* Directions: Without including any pictures, write out the listing below exactly.

[[ Information shown open ]]

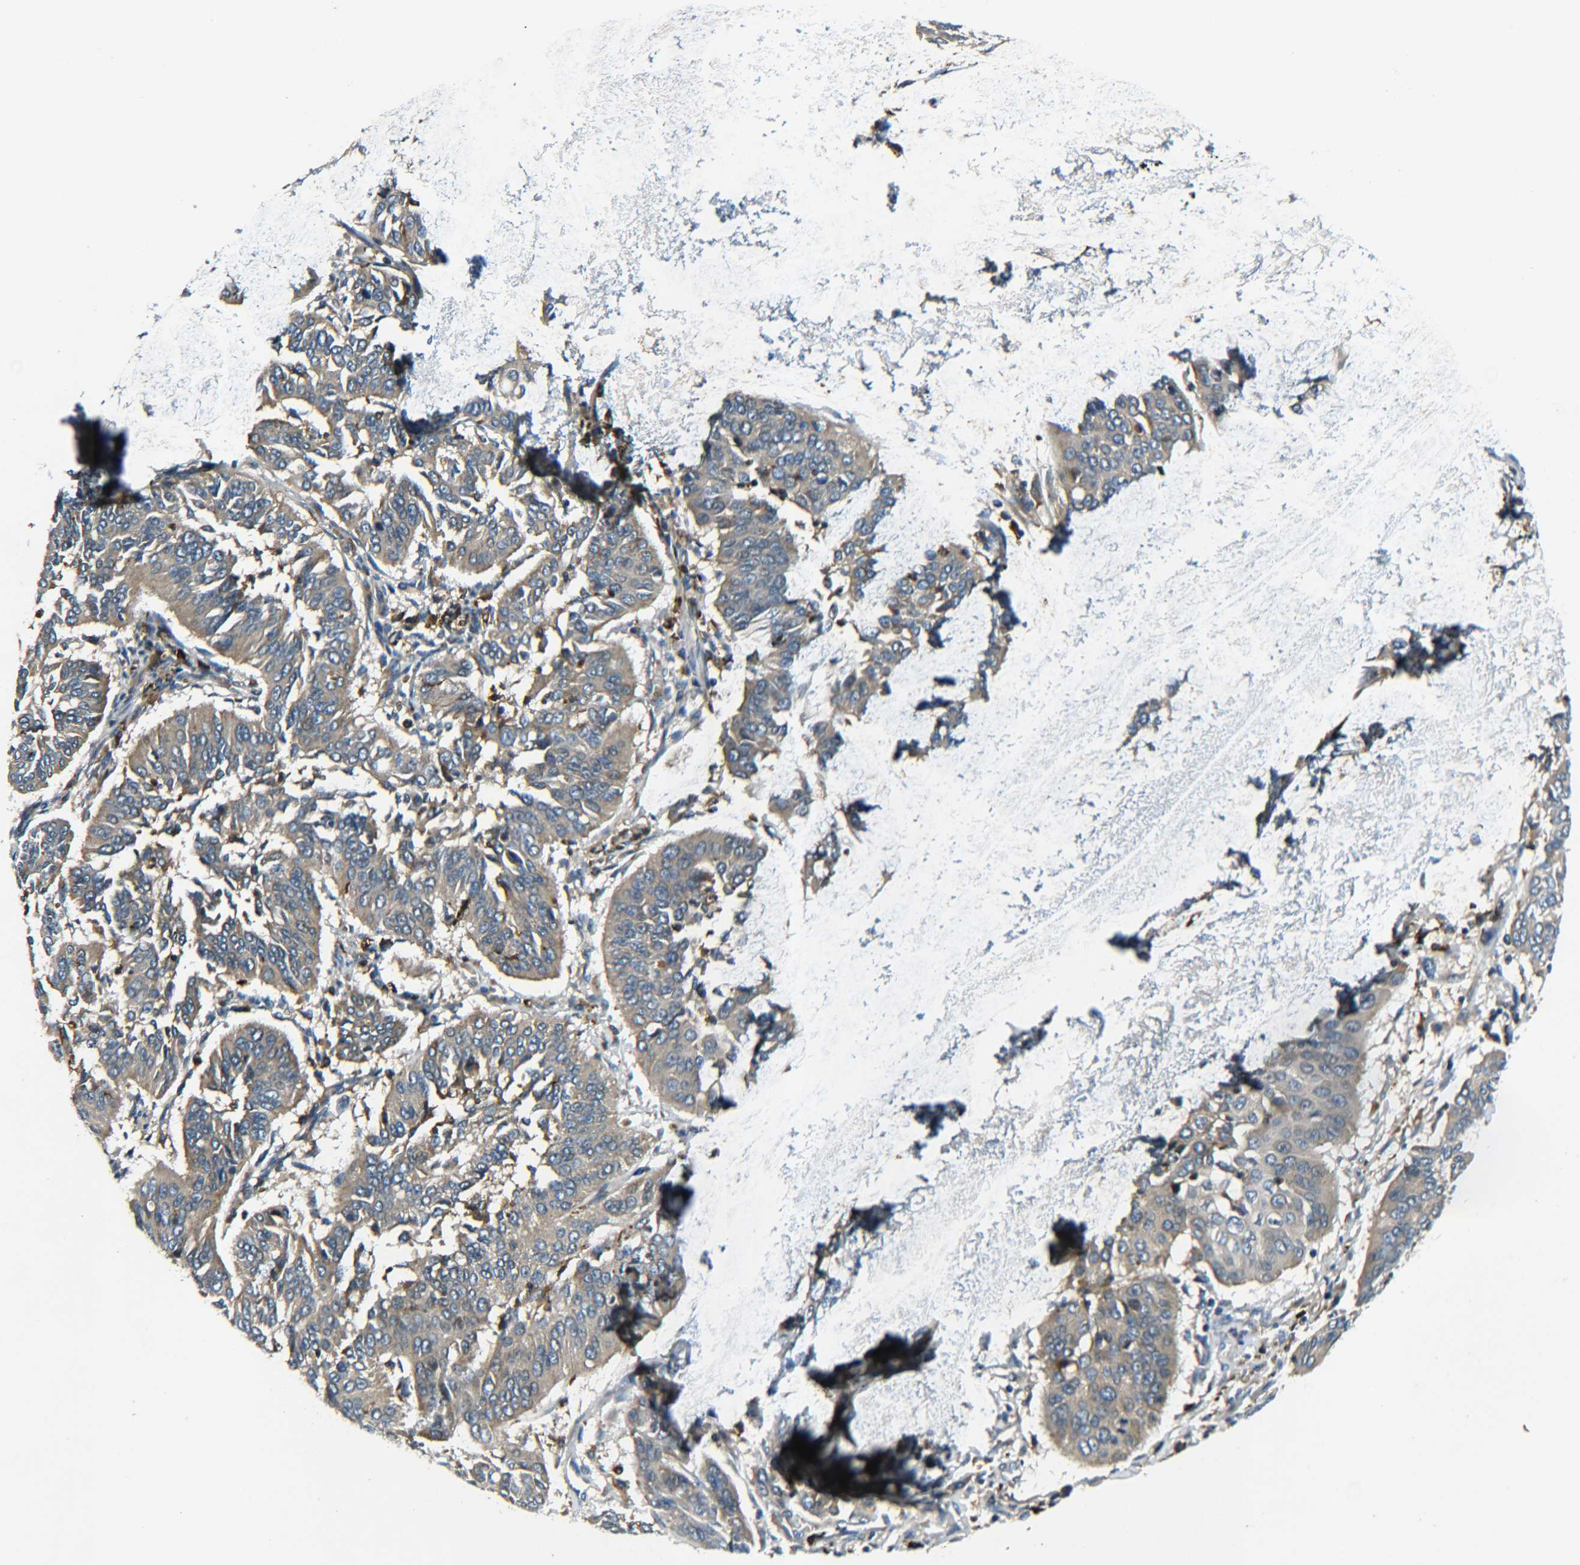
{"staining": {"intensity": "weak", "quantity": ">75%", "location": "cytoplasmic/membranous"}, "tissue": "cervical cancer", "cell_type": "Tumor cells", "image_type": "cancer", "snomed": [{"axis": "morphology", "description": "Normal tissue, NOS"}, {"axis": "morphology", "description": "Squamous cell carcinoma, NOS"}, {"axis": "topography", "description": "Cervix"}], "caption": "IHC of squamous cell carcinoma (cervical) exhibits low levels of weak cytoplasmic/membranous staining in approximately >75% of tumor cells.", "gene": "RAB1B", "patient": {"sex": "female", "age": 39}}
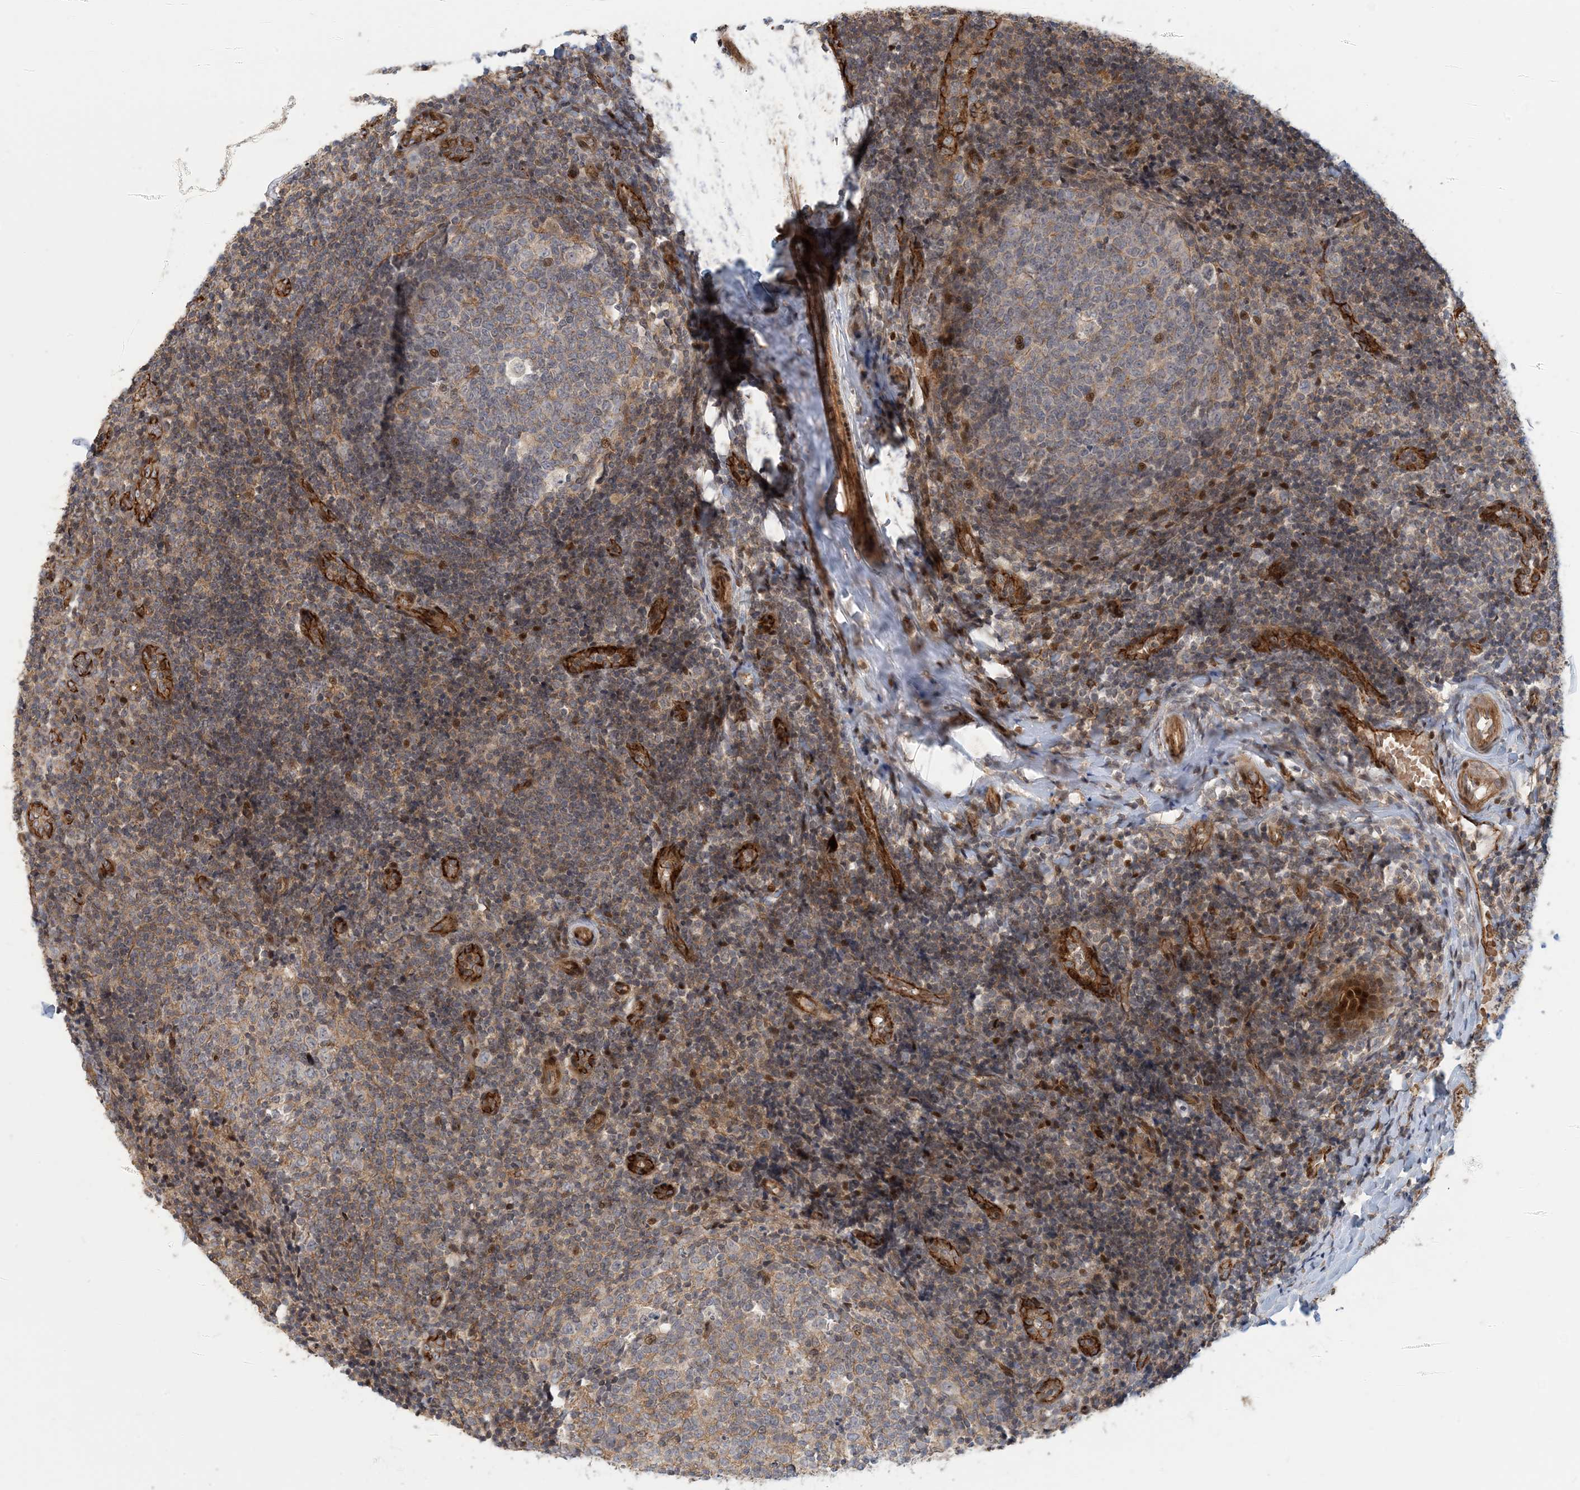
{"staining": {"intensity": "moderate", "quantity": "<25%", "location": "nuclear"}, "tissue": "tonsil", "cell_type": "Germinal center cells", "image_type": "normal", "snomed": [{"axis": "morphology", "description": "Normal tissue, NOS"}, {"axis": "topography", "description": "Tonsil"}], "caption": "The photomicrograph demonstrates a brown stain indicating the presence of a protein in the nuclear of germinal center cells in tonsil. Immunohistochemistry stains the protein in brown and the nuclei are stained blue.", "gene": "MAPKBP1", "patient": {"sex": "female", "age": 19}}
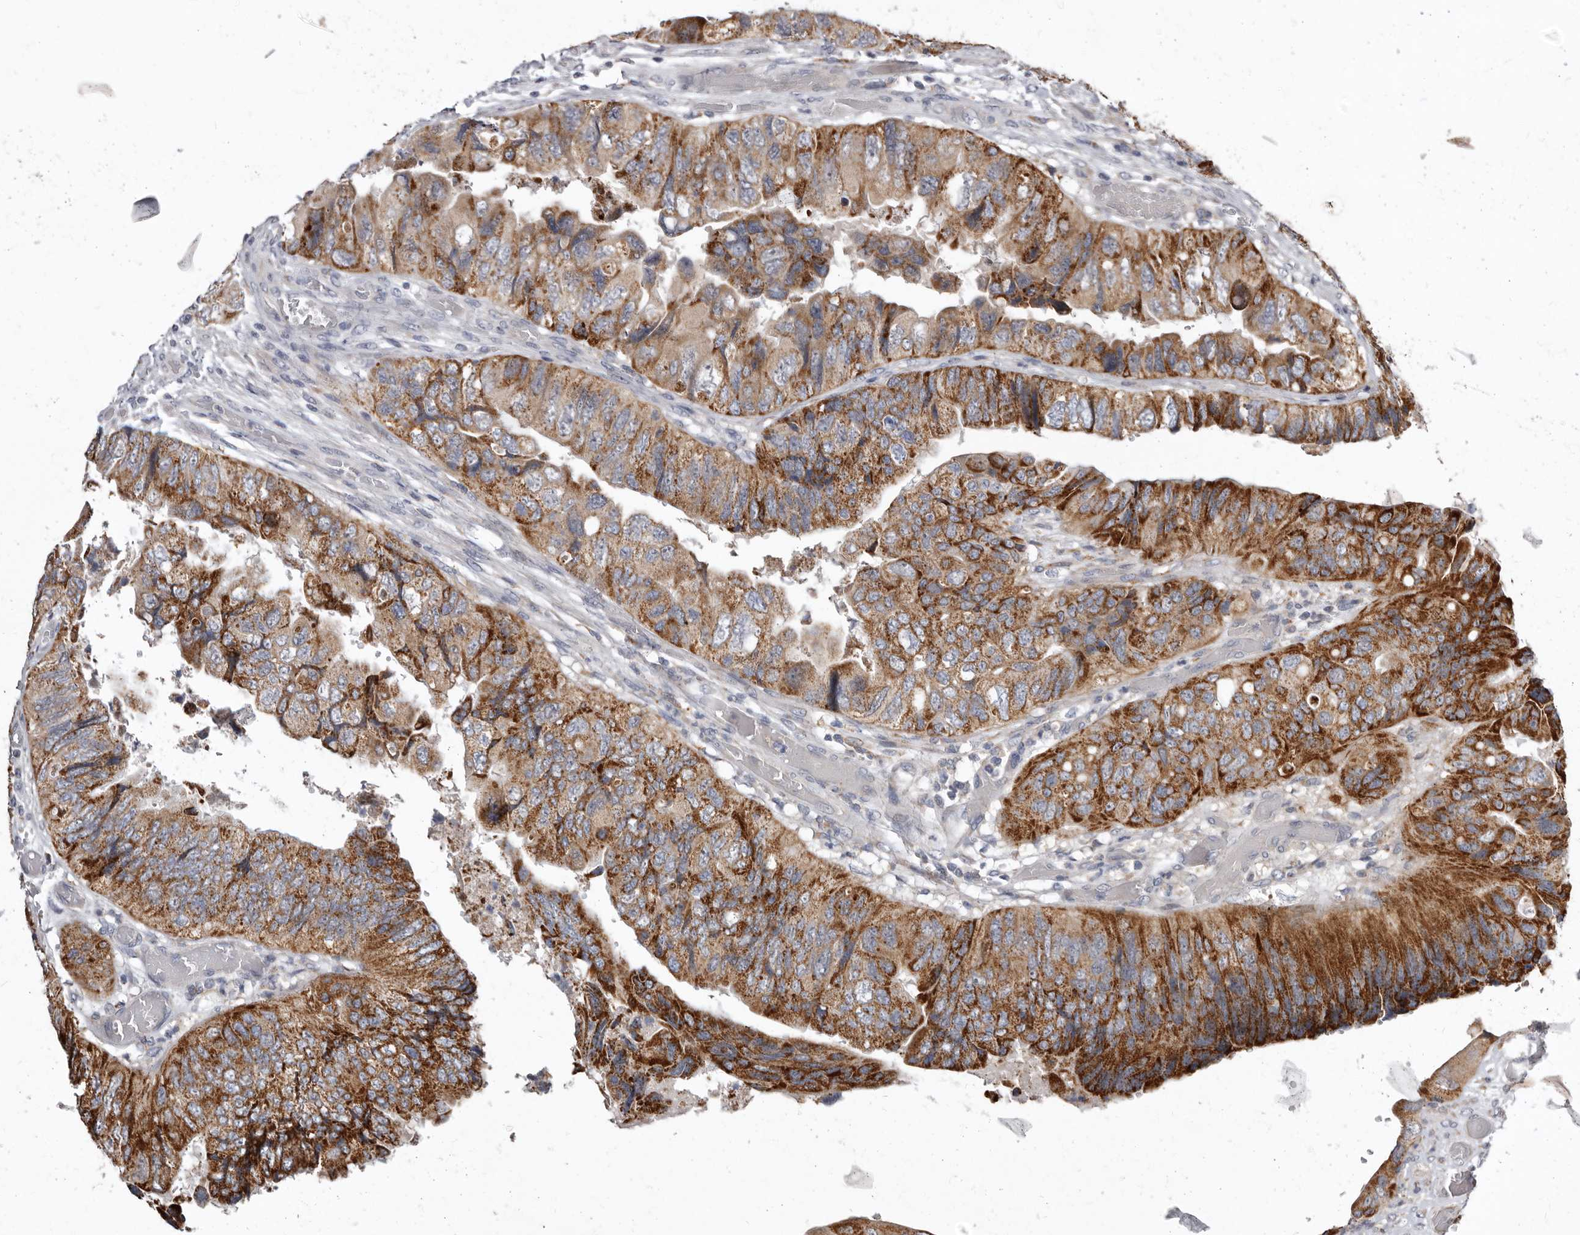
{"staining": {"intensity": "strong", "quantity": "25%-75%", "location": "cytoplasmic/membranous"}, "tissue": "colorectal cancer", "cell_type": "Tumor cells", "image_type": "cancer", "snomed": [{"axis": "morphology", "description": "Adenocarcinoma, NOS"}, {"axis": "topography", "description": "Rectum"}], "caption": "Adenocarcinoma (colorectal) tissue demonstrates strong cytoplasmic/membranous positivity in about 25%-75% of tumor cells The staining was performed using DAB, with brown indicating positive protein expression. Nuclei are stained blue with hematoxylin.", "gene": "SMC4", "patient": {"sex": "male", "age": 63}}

[[ Information shown closed ]]

* Written solution:
{"staining": {"intensity": "weak", "quantity": ">75%", "location": "cytoplasmic/membranous"}, "tissue": "cervical cancer", "cell_type": "Tumor cells", "image_type": "cancer", "snomed": [{"axis": "morphology", "description": "Normal tissue, NOS"}, {"axis": "morphology", "description": "Squamous cell carcinoma, NOS"}, {"axis": "topography", "description": "Cervix"}], "caption": "IHC of squamous cell carcinoma (cervical) exhibits low levels of weak cytoplasmic/membranous staining in approximately >75% of tumor cells.", "gene": "RAB1B", "patient": {"sex": "female", "age": 39}}
{"staining": {"intensity": "moderate", "quantity": "<25%", "location": "nuclear"}, "tissue": "tonsil", "cell_type": "Germinal center cells", "image_type": "normal", "snomed": [{"axis": "morphology", "description": "Normal tissue, NOS"}, {"axis": "topography", "description": "Tonsil"}], "caption": "The photomicrograph demonstrates a brown stain indicating the presence of a protein in the nuclear of germinal center cells in tonsil. Immunohistochemistry stains the protein in brown and the nuclei are stained blue.", "gene": "MAPKBP1", "patient": {"sex": "female", "age": 19}}
{"staining": {"intensity": "strong", "quantity": "25%-75%", "location": "cytoplasmic/membranous"}, "tissue": "colorectal cancer", "cell_type": "Tumor cells", "image_type": "cancer", "snomed": [{"axis": "morphology", "description": "Adenocarcinoma, NOS"}, {"axis": "topography", "description": "Rectum"}], "caption": "Adenocarcinoma (colorectal) tissue demonstrates strong cytoplasmic/membranous positivity in about 25%-75% of tumor cells The staining was performed using DAB, with brown indicating positive protein expression. Nuclei are stained blue with hematoxylin.", "gene": "SMC4", "patient": {"sex": "male", "age": 63}}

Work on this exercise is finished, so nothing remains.